#### RECORDS SHOWN:
>>>

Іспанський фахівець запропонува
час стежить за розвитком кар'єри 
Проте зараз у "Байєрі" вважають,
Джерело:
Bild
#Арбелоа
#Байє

<<<
>>>

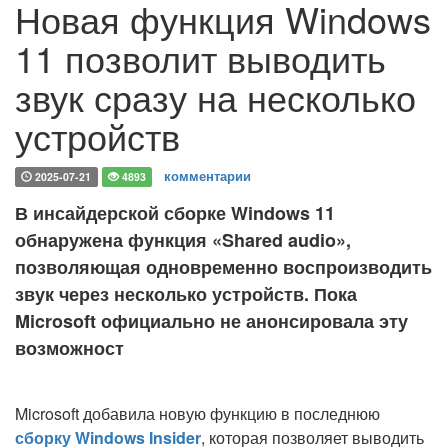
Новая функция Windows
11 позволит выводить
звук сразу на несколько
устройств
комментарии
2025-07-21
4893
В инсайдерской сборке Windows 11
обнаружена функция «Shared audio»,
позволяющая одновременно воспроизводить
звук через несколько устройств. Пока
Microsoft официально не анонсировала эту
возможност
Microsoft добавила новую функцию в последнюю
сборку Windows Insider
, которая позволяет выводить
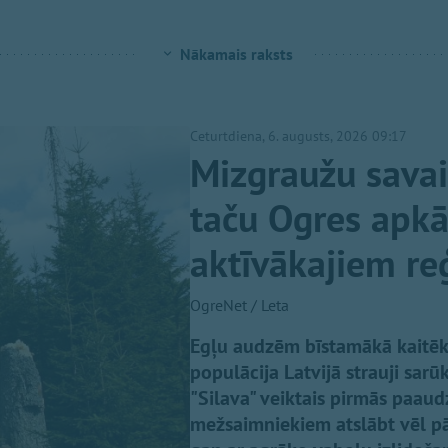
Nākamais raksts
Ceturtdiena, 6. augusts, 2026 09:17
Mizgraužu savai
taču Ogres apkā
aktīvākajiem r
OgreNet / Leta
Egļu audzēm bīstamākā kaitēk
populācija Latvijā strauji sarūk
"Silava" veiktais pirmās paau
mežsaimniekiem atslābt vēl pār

<<<
>>>

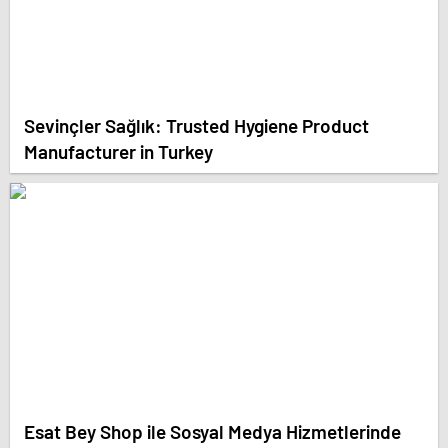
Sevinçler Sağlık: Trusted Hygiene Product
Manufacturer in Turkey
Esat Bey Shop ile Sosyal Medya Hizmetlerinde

<<<

#### WHAT THIS TASK INVOLVES:
Rewrite the material between the lines holding "Nākamais raksts" and "mežsaimniekiem atslābt vēl pār", inclusive, with "Latvijā" changed to "Igaunijā" and nothing else altered.

#### COMPLETED EXERCISE:
Nākamais raksts
Ceturtdiena, 6. augusts, 2026 09:17
Mizgraužu savai
taču Ogres apkā
aktīvākajiem r
OgreNet / Leta
Egļu audzēm bīstamākā kaitēk
populācija Igaunijā strauji sarūk
"Silava" veiktais pirmās paau
mežsaimniekiem atslābt vēl pār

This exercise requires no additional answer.